Что это за мать... — страница 7 из 41

И Скайлер. Надежда на него.

— Прежде чем мы начнём, — говорю я, — мне нужно спросить... Что ты ищешь?

— Правду. — Генри говорит это так просто, что пронзает меня.

— Ты веришь, что твой сын ещё жив?

Если мой вопрос причиняет боль, он этого не показывает.

— Да.

— А если правда в том, что его нет?

— Я готов принять это.

...Правда?

— Это мой крест, — говорит он. — Я понесу его.

Я пытаюсь прочитать его. Его убеждённость почти чрезмерна, она кажется опасной. Есть люди, которые без раздумий бросятся в горящее здание. Что— то в готовности Генри сделать шаг веры заставляет меня бояться, что он в итоге причинит себе боль.

— Чтобы это сработало, — говорю я, — мне нужно, чтобы ты сохранял открытость. Сможешь?

— Ты слышала о вере рыбака? Они выходят каждое утро ловить то, чего не видят... Я верил полиции. Церкви. Они ни к чему не привели. Теперь я здесь.

— Почему ты думаешь, что я буду другой?

— Потому что я почувствовал это — почувствовал что— то — с тобой. Я не чувствовал ничего подобного годами.

Я тоже это почувствовала. Почувствовала Генри во всей его неприкрытости. Я знаю, что не должна, но что— то в его нужде, в этом откровенном желании притягивает меня.

— Сосредоточь все свои мысли на сыне. Сможешь сделать это для меня? В этой комнате не должно быть ничего, кроме Скайлера.

— Скайлер, — повторяет он. Это всё, что у него есть. Произнести его имя вслух, дать ему голос, поддержать его воздухом своих лёгких — это так же драгоценно, как молитва. Нежное заклинание.

— Хорошо, тогда... — Я протягиваю руку через стол. — Дай мне свою руку.

Я делаю из своих ладоней гнездо.

Генри протягивает свою.

Я делаю глубокий вдох. Окружаю его руку обеими своими, запечатывая его кулак и притягивая его к себе. Ему нужно наклониться вперёд. Совсем немного, меньше чем на пару дюймов.

Ничего не происходит. Нет искры. Никакого видения. Я не знаю, чего ожидала. Молнии? Разверзающихся небес?

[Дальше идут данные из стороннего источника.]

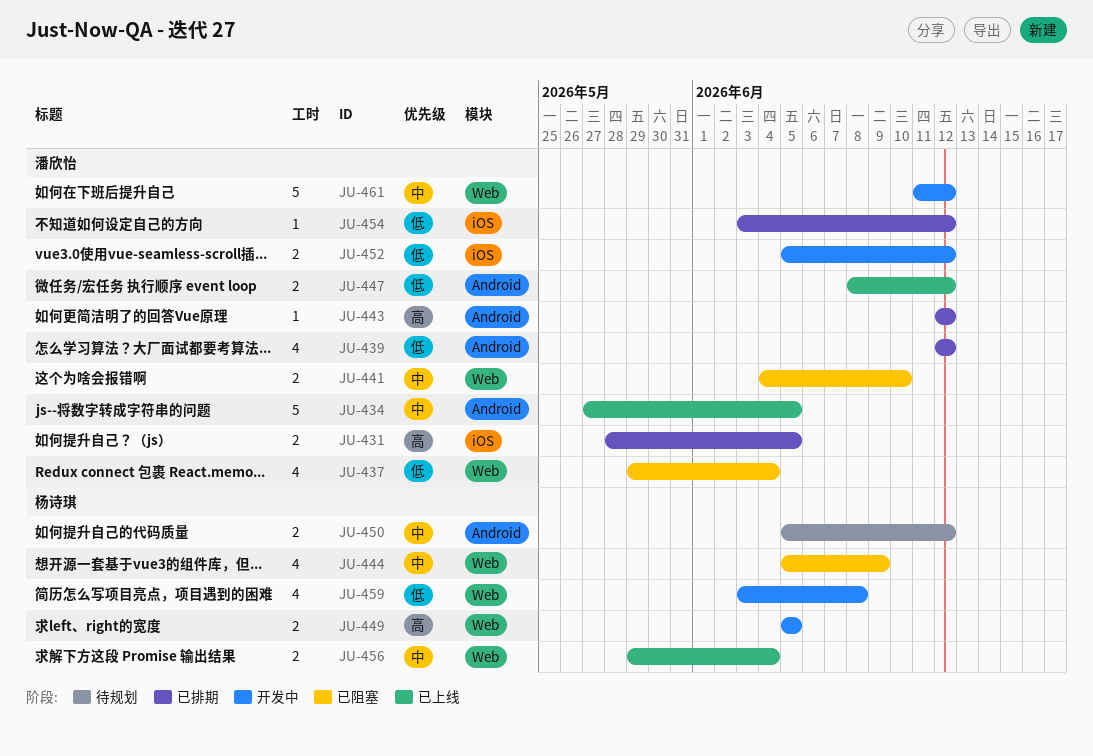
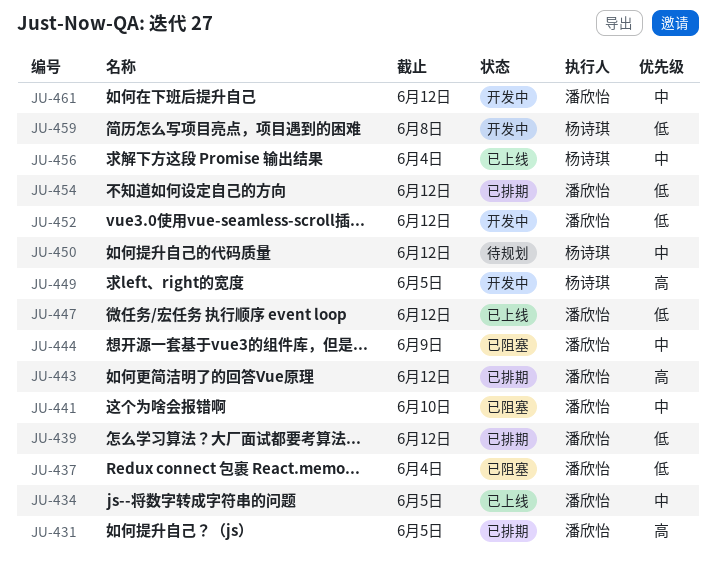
JU-444, owner: 杨诗琪 -> 潘欣怡

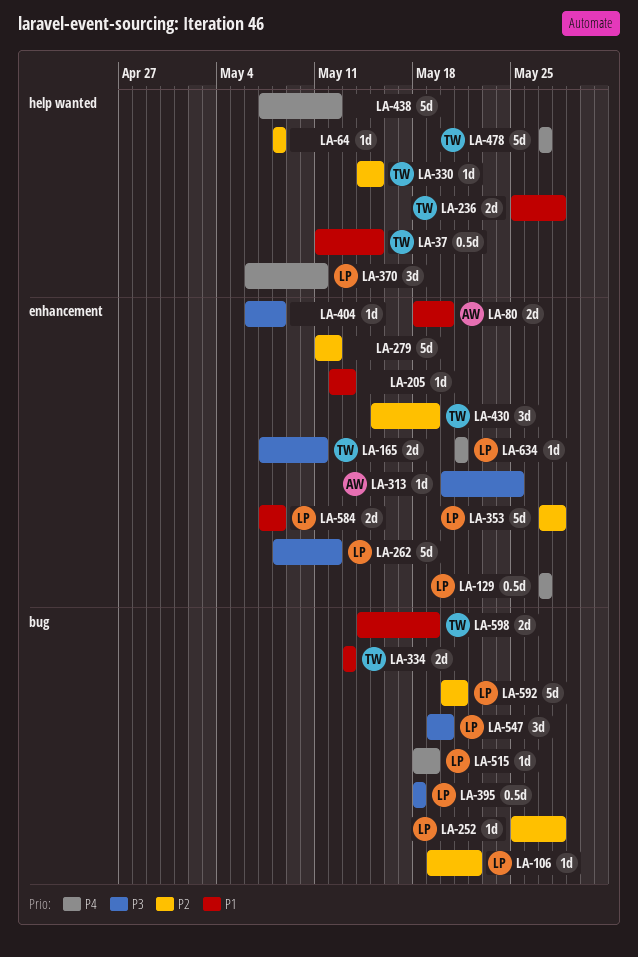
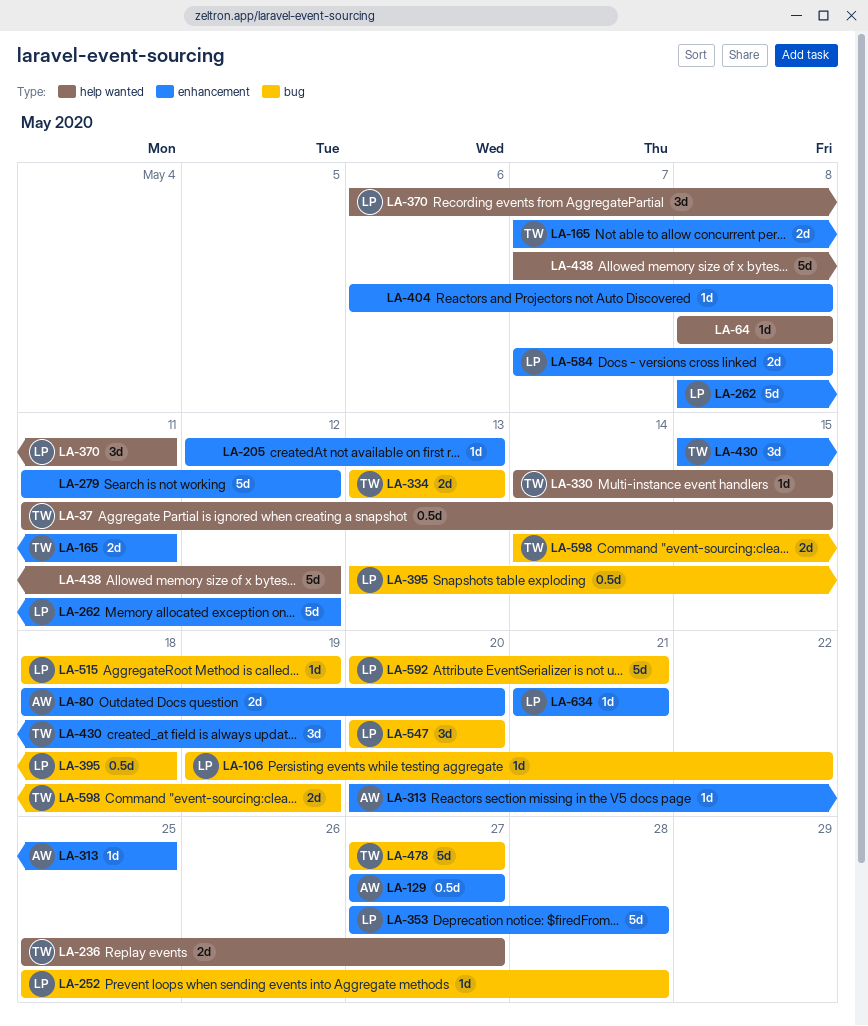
LA-129, owner: LP -> AW
LA-236, due: May 28 -> May 27
LA-395, start: May 18 -> May 13
LA-478, label: help wanted -> bug
LA-547, start: May 19 -> May 20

Лягушек, падающих с неба? Чего?

— Ладно, — говорю я, немного неуверенно. — Сосредоточься на дыхании. Вдох...

Генри синхронизирует своё дыхание с моим.

— Выдох...

Я сосредотачиваюсь на его потрёпанной коже. Костлявые пястные кости, кажется, вот— вот сломаются. Я чувствую, как вены на его руке скользят по костям. Его суставы так опухли. Ему нет и тридцати пяти, но у него руки старика.

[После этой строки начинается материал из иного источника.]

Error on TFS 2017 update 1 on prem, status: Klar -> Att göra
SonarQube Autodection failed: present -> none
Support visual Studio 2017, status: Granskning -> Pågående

Работа на этих реках искалечила его. Залив может быть жесток.

Мой взгляд скользит к его запястью. К вертикальным переплетениям рубцовой ткани, бегущим по предплечью. Генри замечает, что я смотрю, и встречает мой взгляд. Он не прячет их. Его раны оставляют после себя неровный рельеф горьких напоминаний. Здесь есть история, но мне нужно смотреть вперёд.

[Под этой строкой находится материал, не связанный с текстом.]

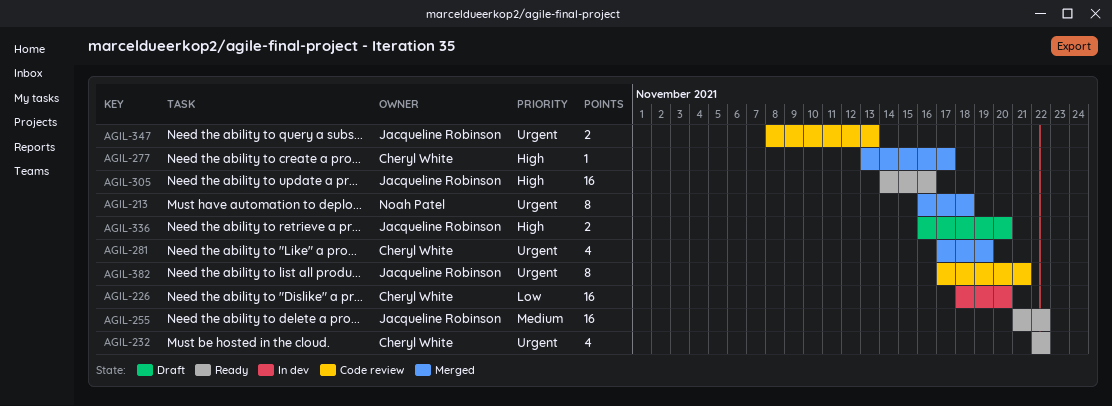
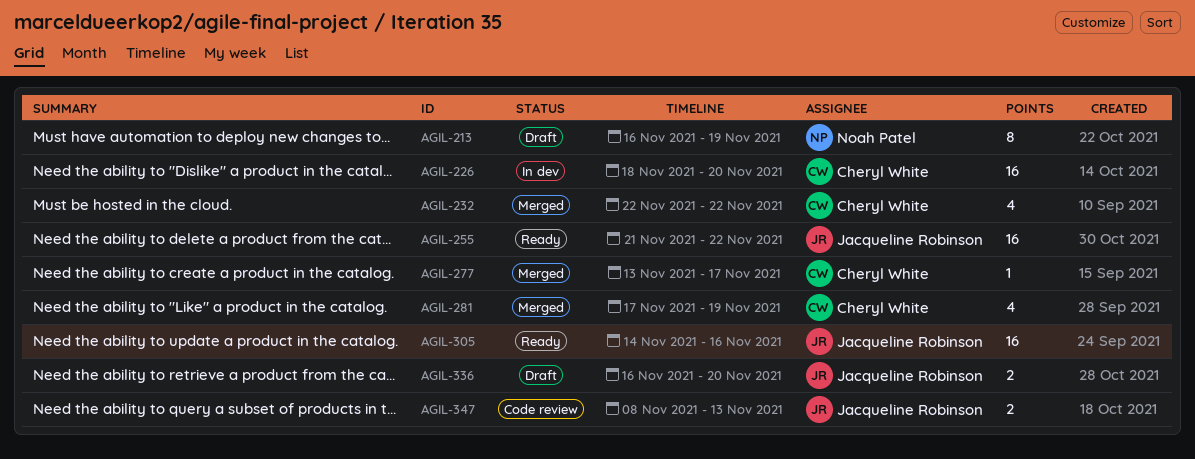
AGIL-213, status: Merged -> Draft
AGIL-213, due: Nov 18 -> Nov 19
AGIL-232, status: Ready -> Merged
AGIL-382: present -> none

Его руки — карта для меня, и теперь мы отправляемся в путешествие по его коже.

— Закрой глаза.

Генри подчиняется, закрывая глаза. Теперь здесь только я и его руки. Каждая морщинка. Все шрамы. Мне нужно быть осторожной. Слишком много боли на кону. Если я хочу дать Генри надежду на будущее, мне нужно обходить его прошлое. Никто не может забрать эту боль, но Генри должен научиться прощать себя. Перестать закапываться в вине.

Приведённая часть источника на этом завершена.